We are going to have to make decisions as to which ones to choose and which ones not to choose even though we probably would like to choose more.

But it's a function of financial resources unless we are partnered.

an tell you that we are--we thought we would have by today a signed agreement for a partnered product.

It has been approved by a Board of Directors of a large company.

It's sitting on the desk of the CEO who has to sign every partnered agreement.

And I would be pretty disappointed if we can't release to you fairly soon an announcement on a partnered product on this list.

Thank you.

Thank you, Ken.

Your next question comes from Austin Hall from Credit Suisse First Boston.

Good morning.

Thank you for taking my question.

I was wondering if you could comment on, in regards to the vaccine technology, if you could comment on any progress you may or may not have made with large pharmaceutical companies and working on a partnership with the company in that category on the vaccine technology.

Actually, Austin, we have had some very preliminary discussions with some large pharmaceutical companies.

We have felt like -- because we are funded for these programs, we felt like if we took them a little further, we would see much more shareholder value than we would if we partnered at the moment for each one of our programs.

So I would have to tell you that we have not aggressively approached big pharma.

Obviously there aren't a lot of choices in terms of who you would approach because not that many companies are in the vaccine business.

But we feel like we need to take them a step or two further before we would aggressively approach partnerships.

And to be quite honest with you, the other thing that we've had to deal with are limited business development resources which are largely focused over on the drug delivery side of the business than on the vaccine side for the moment.

Thanks for answering my question.

That's all the time we have for questions to today.

I will now turn the conference over to Mr.
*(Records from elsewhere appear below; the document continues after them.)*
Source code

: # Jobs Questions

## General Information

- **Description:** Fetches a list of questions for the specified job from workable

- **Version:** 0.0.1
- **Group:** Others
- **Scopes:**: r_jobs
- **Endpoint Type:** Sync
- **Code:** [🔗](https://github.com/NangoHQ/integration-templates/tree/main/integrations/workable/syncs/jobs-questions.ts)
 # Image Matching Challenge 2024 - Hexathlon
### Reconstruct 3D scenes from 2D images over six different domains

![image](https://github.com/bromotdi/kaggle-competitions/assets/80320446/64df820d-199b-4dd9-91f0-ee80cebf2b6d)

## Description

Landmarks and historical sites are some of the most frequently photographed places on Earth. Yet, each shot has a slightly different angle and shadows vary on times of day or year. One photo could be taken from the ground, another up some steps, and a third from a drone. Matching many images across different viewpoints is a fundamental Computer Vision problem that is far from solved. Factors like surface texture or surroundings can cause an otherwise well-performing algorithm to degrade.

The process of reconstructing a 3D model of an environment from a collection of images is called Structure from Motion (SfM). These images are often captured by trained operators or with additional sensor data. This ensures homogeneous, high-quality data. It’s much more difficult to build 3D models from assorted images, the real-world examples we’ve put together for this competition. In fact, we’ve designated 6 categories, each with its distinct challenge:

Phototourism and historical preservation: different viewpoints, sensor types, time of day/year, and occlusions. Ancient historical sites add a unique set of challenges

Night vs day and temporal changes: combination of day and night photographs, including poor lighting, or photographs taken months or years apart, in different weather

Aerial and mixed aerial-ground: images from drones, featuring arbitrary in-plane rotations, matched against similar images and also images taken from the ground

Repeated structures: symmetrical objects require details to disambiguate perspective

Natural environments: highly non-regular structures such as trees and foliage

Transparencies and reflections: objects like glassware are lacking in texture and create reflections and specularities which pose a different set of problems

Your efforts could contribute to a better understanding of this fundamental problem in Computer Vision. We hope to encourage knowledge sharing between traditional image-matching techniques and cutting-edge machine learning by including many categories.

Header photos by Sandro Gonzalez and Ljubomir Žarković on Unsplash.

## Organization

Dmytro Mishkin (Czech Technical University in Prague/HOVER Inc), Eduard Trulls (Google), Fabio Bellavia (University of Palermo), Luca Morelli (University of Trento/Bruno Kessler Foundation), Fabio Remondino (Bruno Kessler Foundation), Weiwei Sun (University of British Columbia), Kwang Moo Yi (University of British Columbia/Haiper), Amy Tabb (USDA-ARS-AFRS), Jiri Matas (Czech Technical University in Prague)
Syms.

Please continue.

Okay.

I want to thank everyone for attending this morning's call.

I can tell you that we are a focused company on some very important priorities.

I appreciate the patience of our investors.

I realize that we need to deliver results to you very soon on the priorities that we've outlined.

I do believe we have great opportunity to do that.

And so you can rest assured that as soon as this phone call is hung up we will be back at work , to work toward increasing shareholder value.

Thank you for attending, and I look forward to reporting the results that I've keyed up for you hopefully soon.

Thank you.

Ladies and gentlemen, this concludes the conference call for today.

Please disconnect your lines and thank you for participating.